Scan the records for the string "linejoin" and copy every line that holds it.

============

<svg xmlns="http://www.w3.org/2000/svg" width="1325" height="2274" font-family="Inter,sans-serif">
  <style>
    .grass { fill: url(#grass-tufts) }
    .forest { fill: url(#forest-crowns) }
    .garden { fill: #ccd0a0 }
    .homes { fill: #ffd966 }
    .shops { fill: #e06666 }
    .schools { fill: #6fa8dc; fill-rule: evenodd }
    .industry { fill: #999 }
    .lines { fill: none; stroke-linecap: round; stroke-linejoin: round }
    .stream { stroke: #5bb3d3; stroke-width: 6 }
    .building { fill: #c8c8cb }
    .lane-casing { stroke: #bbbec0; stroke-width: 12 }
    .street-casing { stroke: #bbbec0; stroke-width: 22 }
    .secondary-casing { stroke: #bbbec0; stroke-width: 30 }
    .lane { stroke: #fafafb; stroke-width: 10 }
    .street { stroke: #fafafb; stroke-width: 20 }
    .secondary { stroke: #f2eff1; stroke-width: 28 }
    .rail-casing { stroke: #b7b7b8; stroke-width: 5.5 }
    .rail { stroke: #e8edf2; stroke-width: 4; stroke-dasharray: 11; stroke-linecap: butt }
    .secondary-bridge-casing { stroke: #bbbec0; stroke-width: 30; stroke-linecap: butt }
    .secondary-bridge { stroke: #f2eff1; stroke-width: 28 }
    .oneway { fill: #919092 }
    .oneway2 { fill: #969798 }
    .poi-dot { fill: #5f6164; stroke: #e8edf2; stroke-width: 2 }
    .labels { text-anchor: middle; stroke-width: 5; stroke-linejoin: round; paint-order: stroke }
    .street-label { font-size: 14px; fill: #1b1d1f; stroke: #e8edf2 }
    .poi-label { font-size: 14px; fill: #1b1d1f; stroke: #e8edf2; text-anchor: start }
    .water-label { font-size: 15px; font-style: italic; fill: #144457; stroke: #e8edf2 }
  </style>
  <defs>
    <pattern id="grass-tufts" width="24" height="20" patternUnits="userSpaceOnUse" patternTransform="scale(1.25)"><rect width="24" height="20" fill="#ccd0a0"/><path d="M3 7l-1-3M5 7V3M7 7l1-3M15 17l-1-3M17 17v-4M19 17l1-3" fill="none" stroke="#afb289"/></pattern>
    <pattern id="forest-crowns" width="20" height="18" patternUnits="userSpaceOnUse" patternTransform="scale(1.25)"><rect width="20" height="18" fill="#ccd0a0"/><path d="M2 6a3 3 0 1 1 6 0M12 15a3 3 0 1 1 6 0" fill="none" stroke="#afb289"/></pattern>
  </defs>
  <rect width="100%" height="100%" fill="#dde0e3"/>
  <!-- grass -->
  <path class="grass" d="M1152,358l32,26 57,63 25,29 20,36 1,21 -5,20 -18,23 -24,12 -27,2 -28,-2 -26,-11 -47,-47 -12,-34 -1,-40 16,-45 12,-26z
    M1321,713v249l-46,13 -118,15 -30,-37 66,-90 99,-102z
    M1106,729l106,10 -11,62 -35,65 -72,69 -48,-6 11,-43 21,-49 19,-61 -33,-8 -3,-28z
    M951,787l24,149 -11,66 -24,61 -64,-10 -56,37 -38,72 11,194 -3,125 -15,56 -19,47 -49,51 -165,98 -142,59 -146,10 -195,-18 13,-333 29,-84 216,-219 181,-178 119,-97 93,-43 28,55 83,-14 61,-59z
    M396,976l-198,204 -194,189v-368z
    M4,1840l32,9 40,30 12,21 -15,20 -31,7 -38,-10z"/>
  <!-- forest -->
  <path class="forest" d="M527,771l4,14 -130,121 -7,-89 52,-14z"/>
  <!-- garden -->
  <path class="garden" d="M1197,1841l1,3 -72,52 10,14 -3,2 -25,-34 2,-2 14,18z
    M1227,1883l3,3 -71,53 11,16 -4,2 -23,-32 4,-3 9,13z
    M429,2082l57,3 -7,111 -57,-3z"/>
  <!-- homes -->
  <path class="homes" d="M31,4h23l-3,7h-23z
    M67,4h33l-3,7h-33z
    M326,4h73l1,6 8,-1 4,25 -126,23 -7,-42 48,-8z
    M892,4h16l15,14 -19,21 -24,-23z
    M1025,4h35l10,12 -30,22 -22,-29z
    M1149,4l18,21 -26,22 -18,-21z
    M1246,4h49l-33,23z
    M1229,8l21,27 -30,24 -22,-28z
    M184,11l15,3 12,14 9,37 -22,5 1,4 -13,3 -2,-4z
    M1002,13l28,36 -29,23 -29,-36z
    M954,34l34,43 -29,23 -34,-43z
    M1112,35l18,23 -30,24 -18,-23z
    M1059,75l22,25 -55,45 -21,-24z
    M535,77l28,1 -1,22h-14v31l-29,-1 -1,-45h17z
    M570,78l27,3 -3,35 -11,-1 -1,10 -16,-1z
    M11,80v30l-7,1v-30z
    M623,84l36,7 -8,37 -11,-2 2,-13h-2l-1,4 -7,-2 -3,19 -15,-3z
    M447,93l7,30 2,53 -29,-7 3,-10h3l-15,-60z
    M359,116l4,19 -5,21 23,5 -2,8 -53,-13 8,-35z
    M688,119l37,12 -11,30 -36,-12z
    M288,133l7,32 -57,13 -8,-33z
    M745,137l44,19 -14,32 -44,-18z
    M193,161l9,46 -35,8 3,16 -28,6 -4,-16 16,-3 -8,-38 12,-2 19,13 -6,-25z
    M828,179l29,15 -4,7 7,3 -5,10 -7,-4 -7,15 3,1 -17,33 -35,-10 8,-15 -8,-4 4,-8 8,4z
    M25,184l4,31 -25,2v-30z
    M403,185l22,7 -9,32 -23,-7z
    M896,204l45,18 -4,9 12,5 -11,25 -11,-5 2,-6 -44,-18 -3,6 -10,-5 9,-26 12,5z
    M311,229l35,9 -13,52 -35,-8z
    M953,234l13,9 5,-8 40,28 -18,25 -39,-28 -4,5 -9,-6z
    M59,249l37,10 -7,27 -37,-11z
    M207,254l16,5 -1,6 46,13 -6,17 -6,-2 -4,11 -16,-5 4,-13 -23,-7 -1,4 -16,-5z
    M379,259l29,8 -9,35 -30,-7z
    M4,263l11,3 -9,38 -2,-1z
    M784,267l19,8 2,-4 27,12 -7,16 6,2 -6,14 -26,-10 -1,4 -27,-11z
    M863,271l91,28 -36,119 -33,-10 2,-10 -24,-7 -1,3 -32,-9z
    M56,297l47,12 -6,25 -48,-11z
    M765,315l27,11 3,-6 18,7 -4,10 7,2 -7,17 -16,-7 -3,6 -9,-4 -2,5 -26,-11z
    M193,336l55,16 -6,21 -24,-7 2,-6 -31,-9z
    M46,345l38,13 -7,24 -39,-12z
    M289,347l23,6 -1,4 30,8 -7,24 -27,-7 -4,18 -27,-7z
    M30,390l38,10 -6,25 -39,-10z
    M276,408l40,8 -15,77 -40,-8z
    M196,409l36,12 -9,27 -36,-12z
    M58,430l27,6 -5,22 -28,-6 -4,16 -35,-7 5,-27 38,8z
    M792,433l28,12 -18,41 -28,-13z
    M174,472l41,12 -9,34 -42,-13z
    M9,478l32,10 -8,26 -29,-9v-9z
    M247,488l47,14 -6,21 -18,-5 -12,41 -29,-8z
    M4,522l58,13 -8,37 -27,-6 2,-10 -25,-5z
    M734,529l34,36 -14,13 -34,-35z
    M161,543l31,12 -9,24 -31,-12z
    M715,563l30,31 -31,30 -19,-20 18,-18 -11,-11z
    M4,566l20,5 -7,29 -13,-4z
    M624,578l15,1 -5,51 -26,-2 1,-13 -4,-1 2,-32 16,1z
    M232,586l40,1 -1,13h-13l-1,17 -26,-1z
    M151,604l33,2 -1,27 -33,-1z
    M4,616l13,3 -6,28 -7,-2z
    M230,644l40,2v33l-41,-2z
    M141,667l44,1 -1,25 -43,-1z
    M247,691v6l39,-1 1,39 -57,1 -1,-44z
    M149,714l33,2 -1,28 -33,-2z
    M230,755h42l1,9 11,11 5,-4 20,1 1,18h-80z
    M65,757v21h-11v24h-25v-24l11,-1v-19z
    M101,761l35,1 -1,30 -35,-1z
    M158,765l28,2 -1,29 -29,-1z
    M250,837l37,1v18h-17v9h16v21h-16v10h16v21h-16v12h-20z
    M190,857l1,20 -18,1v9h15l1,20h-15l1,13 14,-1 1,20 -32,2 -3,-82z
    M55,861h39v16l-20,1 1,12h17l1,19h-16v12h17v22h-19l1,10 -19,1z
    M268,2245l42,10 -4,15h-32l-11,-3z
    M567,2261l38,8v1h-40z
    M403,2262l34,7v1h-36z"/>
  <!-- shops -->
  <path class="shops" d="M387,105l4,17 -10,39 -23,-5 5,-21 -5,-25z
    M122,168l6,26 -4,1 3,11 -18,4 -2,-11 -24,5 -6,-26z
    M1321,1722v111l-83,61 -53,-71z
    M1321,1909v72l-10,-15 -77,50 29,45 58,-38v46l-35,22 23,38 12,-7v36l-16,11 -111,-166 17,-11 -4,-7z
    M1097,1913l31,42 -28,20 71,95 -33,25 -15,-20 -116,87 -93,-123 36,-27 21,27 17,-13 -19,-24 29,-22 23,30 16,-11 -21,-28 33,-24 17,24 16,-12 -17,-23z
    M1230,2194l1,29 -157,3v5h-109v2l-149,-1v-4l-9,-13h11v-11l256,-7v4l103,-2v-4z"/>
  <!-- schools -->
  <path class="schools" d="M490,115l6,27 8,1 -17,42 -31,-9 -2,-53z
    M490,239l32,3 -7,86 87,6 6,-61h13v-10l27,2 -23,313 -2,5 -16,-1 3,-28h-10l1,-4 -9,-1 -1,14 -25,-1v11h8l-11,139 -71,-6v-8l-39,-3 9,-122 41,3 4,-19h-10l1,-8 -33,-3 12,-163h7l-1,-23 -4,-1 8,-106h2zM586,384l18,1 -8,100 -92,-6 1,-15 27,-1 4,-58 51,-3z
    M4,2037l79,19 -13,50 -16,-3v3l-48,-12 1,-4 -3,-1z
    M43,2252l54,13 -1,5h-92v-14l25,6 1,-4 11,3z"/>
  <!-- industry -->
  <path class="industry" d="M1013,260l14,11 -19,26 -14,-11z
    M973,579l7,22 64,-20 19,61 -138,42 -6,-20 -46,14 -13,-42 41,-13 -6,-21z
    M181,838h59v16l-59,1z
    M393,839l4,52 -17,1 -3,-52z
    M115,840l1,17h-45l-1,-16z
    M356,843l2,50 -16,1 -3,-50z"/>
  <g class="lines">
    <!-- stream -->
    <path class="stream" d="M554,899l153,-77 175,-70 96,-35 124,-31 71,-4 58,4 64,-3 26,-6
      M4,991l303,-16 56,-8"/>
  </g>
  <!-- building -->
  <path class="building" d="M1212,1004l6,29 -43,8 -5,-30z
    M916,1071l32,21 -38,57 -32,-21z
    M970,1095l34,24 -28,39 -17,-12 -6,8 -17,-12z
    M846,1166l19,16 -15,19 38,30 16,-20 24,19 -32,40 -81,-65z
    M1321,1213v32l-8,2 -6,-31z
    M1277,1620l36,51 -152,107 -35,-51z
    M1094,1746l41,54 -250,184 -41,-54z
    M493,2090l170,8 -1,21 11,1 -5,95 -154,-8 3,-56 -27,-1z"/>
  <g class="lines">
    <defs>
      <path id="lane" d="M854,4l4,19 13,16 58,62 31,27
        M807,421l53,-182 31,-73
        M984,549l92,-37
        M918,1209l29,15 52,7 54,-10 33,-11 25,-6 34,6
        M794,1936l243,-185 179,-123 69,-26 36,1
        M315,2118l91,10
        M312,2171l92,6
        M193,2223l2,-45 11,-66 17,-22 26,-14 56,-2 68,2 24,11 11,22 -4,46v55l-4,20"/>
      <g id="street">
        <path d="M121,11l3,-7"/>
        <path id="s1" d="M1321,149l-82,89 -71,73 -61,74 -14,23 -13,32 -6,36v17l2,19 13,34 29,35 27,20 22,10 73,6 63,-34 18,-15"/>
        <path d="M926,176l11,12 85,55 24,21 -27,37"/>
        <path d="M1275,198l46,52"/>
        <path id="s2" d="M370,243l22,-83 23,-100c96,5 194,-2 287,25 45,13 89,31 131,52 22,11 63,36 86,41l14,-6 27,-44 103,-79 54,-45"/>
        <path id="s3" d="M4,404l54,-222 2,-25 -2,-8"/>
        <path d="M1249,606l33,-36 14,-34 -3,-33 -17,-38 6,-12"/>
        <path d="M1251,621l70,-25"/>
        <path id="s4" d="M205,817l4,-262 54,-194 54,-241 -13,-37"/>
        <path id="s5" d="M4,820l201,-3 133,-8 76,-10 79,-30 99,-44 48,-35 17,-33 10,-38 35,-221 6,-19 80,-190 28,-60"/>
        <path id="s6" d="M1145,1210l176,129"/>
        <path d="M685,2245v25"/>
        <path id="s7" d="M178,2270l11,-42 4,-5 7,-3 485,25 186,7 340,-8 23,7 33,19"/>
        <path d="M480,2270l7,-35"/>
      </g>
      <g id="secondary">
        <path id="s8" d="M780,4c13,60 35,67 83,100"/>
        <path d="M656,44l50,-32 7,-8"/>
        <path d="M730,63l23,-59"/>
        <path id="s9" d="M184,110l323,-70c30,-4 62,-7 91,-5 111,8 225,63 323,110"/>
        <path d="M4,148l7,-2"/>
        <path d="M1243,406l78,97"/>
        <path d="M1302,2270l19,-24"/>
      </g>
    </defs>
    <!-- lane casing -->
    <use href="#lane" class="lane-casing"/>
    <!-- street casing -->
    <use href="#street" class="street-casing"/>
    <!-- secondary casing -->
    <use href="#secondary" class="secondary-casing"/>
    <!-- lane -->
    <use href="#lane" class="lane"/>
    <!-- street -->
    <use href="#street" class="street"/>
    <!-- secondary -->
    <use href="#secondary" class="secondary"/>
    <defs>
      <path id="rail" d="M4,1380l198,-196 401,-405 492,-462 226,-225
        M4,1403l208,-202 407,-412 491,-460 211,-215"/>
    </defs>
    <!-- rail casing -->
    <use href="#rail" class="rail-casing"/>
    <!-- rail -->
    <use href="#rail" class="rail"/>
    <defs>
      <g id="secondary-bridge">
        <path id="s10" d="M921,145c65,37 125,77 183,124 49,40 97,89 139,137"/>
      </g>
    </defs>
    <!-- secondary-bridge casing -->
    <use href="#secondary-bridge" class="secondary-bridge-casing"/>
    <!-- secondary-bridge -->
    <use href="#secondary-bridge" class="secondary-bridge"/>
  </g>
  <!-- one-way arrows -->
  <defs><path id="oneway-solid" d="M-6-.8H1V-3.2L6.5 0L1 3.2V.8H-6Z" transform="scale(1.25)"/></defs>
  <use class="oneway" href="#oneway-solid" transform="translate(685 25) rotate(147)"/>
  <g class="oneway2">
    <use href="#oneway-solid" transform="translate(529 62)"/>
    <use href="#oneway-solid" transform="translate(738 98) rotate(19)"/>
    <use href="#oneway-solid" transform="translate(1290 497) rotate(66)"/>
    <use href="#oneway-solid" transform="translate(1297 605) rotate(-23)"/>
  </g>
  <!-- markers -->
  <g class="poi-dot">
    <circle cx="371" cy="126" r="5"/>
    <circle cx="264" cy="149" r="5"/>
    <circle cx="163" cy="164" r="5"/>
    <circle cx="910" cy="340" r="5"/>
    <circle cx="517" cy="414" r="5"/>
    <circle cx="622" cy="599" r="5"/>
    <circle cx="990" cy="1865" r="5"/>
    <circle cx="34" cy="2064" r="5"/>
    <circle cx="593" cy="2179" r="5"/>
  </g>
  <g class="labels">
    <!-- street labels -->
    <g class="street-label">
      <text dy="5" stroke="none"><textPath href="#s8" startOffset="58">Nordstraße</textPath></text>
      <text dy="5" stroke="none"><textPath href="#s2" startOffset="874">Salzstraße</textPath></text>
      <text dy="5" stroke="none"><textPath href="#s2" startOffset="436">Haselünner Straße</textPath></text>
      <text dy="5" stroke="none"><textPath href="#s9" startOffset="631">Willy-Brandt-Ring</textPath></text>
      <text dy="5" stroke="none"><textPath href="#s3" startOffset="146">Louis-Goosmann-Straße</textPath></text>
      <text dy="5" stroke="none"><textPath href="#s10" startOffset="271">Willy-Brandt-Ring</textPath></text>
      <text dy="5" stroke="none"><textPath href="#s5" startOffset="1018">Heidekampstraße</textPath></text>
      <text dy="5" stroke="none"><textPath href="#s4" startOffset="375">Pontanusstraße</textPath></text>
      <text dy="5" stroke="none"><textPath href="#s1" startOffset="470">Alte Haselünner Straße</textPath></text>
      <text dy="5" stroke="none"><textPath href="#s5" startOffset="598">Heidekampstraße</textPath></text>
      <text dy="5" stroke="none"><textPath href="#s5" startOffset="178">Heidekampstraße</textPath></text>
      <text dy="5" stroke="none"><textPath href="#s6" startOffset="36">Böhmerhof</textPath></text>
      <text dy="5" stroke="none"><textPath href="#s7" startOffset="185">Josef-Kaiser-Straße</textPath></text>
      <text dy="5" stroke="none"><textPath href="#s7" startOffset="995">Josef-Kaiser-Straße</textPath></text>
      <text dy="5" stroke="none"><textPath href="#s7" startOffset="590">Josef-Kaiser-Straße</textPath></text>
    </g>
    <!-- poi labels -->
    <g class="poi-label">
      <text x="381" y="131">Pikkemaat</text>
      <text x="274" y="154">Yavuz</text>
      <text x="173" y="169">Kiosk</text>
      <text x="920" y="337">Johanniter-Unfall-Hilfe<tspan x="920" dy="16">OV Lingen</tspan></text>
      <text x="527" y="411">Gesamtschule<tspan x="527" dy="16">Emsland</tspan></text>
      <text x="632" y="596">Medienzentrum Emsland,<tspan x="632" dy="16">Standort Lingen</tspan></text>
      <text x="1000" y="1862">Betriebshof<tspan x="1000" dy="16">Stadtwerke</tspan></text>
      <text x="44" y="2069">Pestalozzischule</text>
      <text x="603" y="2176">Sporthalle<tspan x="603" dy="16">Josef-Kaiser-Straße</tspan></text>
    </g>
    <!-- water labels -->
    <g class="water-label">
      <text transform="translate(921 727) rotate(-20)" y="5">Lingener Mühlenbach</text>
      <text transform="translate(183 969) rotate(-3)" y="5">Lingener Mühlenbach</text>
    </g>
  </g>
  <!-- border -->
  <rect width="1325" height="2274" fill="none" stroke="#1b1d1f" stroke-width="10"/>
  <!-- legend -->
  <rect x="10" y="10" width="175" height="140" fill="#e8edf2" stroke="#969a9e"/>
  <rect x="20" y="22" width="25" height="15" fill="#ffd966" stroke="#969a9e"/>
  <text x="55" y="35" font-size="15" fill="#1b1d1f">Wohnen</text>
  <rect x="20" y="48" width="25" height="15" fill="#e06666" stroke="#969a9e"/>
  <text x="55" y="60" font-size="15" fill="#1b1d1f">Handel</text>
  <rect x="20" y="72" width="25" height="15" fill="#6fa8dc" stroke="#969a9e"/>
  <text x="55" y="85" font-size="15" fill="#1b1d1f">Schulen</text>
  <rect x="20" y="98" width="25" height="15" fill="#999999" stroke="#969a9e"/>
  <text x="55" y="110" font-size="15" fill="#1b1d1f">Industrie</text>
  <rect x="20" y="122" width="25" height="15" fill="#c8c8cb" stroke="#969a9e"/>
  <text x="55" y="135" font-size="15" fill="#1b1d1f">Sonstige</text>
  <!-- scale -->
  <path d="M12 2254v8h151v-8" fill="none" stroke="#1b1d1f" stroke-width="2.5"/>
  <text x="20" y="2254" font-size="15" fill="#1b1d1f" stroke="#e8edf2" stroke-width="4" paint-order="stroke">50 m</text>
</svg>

============

Result of this task.
    .lines { fill: none; stroke-linecap: round; stroke-linejoin: round }
    .labels { text-anchor: middle; stroke-width: 5; stroke-linejoin: round; paint-order: stroke }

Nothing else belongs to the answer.